[OpenAFS-devel] Re: Breaking callbacks on unlink

Matt W. Benjamin matt@linuxbox.com
Sat, 25 Feb 2012 18:54:08 -0500 (EST)


well,

1. the response to unlink w/XCB is an indication of unlink
2. if rxgk is in use (there is published code of at least alpha quality implementing, iirc, rxgk with callback channel protection)

So...

Matt

----- "Jeffrey Altman" <jaltman@your-file-system.com> wrote:

> On 2/25/2012 5:42 PM, Troy Benjegerdes wrote:
> > Let me propose the following:
> > 
> > 1) on unlink, server broadcasts to all open callbacks something like
> 
> > the following: cache_unlink_or_forget_it(), which basically informs
> the
> > client that the file is being removed.
> 
> existing afs callbacks do not contain a reason.   they are sent over
> an unauthenticated link and cannot be trusted.
> 
> what the client is told is by receipt of a callback is simply that
> the
> file server is no longer going to notify the client of changes and
> that
> something might have changed.  It is entirely up to the client to
> decide
> whether or not it cares and when it does, it must issue a new
> FetchStatus request to find out if something in fact did change.
> 
> > 2) If the client has both of the following:
> > 	a) disconnected operation
> > 	b) sufficient cache space for the whole file
> > 
> > it can then pull the whole file into cache (or maybe must already
> have
> > the whole file cached), and then the server can break the callback,
> and
> > get rid of the file, and the client now has deterministic unix
> remove-it
> > on-close semantics
> 
> by the time the client has received the callback it is already too
> late
> to read any more data from the file server.  Attempts to read from
> the
> FileID will fail with VNOVNODE.
> 
> > A possibly simpler approach is go ahead and break the callbacks on
> unlink,
> > and it's up to the client to make sure it's got enough cache space
> to keep
> > the whole file.

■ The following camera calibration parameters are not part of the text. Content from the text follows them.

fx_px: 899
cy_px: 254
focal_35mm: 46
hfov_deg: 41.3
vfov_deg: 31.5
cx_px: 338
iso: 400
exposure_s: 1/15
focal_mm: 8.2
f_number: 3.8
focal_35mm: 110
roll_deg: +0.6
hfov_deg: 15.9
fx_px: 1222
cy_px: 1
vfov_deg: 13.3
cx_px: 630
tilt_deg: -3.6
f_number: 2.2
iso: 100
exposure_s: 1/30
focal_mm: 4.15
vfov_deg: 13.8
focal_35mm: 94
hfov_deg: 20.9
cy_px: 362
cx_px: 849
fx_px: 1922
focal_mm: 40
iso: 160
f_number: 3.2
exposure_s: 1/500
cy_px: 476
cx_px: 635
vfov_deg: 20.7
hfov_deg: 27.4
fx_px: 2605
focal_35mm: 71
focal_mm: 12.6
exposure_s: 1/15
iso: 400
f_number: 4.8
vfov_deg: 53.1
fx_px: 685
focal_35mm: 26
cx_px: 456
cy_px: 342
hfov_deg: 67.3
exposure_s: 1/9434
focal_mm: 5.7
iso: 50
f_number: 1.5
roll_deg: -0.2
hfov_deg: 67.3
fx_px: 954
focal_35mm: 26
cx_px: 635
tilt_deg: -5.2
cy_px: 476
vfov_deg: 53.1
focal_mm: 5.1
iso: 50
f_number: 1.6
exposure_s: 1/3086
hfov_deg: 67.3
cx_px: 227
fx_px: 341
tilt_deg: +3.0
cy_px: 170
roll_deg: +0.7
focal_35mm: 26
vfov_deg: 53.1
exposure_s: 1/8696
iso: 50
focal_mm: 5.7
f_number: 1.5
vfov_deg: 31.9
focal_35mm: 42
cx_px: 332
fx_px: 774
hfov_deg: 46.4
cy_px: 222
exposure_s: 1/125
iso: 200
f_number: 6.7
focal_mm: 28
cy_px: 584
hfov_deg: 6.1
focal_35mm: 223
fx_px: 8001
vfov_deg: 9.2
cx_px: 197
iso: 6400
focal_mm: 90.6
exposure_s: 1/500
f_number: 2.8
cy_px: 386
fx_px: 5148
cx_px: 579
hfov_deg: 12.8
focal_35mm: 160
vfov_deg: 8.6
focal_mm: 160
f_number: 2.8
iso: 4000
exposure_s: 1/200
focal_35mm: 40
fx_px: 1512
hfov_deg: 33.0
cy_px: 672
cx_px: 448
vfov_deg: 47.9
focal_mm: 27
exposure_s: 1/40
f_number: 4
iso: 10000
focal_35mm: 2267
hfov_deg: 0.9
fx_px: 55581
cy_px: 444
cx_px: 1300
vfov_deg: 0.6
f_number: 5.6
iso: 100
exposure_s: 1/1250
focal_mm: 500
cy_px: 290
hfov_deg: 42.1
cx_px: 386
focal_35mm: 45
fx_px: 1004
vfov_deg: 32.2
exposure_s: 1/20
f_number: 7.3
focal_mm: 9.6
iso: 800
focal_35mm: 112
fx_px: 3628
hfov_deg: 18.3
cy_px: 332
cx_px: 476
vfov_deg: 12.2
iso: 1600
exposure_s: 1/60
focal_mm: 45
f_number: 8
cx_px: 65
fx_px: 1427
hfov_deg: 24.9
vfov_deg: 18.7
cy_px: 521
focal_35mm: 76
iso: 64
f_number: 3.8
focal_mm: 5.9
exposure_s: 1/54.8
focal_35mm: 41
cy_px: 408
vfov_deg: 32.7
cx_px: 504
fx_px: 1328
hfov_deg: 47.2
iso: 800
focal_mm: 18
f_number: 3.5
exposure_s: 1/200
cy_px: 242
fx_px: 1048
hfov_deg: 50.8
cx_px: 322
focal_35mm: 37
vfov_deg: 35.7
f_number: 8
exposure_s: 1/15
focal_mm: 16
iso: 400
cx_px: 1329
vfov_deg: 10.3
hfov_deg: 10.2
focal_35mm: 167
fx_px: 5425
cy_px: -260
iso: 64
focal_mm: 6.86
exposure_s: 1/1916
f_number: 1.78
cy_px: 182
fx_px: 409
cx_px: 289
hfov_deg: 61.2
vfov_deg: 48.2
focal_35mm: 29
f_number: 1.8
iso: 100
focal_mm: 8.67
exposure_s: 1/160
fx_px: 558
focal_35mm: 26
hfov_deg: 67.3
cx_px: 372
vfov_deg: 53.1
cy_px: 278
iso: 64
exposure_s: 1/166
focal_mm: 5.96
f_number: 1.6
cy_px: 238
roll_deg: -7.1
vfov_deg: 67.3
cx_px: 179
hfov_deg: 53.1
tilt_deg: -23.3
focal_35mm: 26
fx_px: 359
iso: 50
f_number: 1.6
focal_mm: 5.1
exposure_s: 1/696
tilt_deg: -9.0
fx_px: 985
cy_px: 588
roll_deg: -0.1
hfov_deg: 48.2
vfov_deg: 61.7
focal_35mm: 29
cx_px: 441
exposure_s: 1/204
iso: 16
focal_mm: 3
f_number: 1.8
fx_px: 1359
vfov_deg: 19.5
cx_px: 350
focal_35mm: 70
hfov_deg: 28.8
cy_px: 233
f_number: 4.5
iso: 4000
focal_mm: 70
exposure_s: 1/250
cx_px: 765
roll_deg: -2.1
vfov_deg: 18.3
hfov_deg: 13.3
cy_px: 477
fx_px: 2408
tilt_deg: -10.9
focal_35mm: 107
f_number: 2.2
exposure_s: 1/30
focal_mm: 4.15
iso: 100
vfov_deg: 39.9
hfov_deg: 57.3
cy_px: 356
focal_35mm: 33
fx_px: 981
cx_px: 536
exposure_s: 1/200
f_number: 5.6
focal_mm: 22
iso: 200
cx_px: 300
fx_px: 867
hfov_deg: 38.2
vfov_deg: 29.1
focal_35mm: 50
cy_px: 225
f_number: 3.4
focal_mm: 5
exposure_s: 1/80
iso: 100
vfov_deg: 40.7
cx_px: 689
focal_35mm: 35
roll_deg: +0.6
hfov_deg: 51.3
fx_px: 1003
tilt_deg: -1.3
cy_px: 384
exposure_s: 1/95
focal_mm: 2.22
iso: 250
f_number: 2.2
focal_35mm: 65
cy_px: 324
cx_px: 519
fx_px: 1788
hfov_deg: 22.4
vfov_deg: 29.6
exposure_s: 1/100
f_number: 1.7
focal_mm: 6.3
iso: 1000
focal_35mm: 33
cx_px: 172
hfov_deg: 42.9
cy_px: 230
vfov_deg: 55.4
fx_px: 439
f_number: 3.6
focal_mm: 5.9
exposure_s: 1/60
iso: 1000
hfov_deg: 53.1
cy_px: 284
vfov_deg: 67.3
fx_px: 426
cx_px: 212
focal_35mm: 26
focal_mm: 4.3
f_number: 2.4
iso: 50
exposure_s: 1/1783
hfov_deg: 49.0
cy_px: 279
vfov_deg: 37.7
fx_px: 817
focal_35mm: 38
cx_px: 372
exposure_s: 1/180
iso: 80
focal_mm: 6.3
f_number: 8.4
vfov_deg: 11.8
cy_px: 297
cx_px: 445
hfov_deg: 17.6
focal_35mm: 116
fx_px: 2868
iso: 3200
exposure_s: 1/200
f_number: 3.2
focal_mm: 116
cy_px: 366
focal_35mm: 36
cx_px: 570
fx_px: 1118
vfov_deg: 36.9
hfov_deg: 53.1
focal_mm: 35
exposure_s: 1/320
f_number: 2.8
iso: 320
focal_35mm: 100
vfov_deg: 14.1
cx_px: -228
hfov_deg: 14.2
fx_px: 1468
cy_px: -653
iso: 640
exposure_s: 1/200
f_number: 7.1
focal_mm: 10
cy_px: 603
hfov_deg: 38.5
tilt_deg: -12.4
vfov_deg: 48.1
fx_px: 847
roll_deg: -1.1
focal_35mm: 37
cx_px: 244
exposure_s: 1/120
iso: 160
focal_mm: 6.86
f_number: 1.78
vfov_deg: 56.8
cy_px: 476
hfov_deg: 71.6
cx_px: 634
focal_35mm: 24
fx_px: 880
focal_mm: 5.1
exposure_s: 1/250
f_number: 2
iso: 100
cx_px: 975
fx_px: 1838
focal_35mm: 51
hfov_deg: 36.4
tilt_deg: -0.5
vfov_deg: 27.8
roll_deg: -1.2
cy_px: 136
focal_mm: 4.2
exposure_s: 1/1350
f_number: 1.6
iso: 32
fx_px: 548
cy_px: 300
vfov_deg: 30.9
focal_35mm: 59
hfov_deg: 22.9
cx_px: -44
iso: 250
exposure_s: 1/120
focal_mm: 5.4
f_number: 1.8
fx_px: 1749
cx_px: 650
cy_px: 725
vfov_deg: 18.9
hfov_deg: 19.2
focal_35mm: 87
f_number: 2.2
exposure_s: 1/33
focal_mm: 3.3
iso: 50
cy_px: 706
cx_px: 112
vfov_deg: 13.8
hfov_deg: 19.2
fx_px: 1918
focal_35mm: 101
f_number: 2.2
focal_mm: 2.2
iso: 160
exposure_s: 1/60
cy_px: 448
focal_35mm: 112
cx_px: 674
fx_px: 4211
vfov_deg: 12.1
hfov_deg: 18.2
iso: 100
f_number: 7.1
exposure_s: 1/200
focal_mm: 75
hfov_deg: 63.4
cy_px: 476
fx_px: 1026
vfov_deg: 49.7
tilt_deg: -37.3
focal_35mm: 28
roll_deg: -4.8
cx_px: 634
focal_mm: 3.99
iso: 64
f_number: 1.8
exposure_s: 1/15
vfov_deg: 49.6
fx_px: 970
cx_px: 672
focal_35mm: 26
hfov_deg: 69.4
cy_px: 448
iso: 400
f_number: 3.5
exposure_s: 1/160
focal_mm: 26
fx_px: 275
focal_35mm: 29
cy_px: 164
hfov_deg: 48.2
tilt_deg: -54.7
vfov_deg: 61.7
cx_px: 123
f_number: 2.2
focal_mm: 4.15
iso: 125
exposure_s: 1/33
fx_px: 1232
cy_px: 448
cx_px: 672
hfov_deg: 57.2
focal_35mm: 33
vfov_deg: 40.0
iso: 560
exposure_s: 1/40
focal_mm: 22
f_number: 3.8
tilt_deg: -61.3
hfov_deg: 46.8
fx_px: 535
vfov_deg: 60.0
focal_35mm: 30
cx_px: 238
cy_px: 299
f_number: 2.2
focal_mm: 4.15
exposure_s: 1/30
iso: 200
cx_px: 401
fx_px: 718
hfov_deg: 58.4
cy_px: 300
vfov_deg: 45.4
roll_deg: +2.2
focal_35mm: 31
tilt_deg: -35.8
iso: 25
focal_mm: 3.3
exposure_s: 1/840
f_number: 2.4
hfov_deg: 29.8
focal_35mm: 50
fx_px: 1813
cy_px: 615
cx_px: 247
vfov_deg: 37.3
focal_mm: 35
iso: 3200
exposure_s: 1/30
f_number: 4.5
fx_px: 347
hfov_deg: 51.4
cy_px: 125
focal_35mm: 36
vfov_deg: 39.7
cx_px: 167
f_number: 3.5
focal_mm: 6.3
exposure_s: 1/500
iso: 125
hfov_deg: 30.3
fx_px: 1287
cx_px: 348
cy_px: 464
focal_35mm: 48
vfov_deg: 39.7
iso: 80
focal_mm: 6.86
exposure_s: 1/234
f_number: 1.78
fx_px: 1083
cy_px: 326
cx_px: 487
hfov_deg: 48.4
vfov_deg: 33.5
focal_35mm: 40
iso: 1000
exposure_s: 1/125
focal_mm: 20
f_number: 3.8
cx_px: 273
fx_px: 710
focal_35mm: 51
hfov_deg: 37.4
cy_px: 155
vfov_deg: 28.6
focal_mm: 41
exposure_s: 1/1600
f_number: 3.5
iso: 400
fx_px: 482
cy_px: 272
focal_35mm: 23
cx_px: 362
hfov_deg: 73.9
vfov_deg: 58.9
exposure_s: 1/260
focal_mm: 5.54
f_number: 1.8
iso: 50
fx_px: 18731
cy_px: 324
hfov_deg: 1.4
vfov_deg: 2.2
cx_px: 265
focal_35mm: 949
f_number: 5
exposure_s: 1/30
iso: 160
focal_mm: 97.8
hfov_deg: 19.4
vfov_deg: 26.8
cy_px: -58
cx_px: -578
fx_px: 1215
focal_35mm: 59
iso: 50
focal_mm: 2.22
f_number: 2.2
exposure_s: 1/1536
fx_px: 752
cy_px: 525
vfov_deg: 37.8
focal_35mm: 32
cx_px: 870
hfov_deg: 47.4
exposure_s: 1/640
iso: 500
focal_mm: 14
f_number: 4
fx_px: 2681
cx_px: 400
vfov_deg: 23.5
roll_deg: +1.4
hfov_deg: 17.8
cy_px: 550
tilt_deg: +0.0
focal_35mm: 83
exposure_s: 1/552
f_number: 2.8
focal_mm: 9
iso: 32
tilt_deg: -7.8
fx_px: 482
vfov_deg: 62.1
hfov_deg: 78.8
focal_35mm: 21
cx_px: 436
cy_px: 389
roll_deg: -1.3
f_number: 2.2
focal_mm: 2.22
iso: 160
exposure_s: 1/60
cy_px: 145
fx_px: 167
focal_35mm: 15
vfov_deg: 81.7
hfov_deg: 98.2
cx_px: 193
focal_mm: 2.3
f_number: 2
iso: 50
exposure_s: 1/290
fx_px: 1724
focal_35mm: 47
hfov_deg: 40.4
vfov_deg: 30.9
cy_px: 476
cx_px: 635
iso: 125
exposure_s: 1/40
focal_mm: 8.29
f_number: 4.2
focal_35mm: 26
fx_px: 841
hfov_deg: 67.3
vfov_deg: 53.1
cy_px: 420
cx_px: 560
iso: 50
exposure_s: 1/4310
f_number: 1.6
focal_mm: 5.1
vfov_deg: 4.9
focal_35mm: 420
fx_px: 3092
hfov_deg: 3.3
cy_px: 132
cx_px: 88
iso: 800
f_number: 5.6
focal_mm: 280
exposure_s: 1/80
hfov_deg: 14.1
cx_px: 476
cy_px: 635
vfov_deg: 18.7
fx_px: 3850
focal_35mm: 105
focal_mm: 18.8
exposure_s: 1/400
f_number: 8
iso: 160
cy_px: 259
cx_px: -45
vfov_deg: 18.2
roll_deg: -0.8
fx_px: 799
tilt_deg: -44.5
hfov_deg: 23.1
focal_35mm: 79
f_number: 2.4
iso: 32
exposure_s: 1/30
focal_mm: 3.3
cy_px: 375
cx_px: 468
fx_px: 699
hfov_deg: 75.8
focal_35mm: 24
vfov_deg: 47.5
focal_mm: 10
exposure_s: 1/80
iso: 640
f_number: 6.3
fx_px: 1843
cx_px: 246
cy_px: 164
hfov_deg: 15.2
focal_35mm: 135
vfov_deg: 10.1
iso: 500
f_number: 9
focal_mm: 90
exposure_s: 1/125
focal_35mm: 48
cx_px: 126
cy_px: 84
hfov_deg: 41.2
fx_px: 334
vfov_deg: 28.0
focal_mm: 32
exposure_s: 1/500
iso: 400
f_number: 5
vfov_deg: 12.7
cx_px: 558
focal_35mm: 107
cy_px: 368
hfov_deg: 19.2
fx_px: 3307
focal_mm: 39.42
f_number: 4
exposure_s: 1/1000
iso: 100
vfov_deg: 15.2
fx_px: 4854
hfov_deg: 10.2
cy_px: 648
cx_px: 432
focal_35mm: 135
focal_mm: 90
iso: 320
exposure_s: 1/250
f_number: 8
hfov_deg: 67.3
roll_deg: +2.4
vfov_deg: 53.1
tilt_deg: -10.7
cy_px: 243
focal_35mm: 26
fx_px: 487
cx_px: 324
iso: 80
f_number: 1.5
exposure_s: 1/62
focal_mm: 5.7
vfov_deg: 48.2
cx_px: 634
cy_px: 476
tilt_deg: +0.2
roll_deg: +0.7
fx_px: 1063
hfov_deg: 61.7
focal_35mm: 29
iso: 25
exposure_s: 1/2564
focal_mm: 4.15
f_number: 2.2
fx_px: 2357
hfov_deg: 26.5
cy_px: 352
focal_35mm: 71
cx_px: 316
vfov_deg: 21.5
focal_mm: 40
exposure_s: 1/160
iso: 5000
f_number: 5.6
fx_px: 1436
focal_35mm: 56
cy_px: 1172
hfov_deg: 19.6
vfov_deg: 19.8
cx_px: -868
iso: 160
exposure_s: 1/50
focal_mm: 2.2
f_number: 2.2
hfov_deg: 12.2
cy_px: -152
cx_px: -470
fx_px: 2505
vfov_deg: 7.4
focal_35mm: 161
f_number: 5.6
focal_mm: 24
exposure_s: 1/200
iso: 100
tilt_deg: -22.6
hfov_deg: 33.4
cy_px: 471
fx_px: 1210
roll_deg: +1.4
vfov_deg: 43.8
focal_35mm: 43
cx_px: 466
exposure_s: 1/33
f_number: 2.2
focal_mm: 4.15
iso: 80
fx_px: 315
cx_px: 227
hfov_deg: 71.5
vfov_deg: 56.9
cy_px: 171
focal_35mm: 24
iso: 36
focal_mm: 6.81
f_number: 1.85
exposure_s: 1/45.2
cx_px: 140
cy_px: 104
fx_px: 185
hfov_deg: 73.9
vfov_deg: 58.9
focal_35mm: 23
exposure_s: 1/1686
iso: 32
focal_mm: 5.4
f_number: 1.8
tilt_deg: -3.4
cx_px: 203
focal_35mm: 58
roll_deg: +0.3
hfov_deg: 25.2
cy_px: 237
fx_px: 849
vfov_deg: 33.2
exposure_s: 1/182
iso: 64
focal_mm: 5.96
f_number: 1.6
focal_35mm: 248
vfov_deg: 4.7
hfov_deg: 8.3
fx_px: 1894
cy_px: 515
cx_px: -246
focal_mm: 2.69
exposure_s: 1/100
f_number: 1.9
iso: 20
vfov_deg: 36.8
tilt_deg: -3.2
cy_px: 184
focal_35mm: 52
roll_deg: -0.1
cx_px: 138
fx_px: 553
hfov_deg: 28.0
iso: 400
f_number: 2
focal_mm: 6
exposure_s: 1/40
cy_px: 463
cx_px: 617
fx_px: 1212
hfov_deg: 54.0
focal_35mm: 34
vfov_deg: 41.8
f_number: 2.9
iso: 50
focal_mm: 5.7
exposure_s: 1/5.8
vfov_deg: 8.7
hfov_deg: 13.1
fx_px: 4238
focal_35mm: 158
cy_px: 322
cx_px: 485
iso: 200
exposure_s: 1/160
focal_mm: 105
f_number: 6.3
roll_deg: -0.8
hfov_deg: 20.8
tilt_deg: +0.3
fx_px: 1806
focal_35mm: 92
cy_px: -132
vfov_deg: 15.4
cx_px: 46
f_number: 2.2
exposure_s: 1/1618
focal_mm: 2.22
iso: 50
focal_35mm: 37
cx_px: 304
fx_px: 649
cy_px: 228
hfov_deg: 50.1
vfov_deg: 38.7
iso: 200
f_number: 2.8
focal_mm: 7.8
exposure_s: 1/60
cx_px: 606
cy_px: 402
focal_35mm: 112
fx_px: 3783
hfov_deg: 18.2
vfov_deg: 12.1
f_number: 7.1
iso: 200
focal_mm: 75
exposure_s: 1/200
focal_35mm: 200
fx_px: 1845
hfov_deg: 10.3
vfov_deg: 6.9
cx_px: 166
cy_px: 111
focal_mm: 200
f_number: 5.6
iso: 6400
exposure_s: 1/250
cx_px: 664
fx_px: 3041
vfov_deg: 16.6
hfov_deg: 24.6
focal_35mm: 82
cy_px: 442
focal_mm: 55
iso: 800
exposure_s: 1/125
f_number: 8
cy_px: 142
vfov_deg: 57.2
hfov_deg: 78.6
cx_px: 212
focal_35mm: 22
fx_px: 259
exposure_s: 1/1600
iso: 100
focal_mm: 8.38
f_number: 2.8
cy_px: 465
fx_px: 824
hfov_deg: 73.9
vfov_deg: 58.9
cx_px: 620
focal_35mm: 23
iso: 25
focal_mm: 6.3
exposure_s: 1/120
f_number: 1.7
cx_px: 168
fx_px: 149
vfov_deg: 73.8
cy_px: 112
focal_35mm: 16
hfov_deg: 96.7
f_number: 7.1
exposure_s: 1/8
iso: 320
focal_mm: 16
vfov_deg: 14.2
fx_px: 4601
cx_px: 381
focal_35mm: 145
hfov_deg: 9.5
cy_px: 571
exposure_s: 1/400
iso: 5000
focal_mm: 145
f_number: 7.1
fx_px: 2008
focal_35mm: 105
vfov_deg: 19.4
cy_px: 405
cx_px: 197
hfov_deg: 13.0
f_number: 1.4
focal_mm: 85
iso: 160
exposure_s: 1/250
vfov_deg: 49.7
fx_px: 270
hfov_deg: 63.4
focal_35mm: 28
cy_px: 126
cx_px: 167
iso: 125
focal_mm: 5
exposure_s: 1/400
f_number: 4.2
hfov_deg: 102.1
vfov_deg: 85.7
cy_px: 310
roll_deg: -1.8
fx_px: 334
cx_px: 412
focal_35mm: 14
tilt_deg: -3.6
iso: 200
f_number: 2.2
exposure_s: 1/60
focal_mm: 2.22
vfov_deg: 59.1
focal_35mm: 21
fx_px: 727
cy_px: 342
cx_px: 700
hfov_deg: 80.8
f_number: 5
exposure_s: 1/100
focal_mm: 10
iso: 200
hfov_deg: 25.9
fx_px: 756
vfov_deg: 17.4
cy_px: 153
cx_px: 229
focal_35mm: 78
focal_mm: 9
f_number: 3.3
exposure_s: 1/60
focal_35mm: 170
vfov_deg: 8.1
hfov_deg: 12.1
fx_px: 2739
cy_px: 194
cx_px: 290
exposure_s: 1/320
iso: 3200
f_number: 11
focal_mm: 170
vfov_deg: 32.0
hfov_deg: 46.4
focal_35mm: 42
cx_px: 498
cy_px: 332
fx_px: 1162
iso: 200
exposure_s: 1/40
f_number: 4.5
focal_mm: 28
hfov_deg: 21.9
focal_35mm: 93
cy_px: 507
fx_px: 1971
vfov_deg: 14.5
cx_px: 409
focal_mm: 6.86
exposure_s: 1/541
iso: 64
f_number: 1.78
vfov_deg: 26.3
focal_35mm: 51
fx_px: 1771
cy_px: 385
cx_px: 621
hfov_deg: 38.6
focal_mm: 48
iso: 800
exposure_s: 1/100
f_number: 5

Then it's the client's (and maybe sysadmin of the
> *client*)
> > to make sure there's enough space and something to ensure the files
> for 
> > which unix unlink semantics are important for will already be
> cached.
> 
> A saner behavior can be implemented if the file server knew the file
> was
> still in use.  However, that is not possible with the IBM AFS RPC set.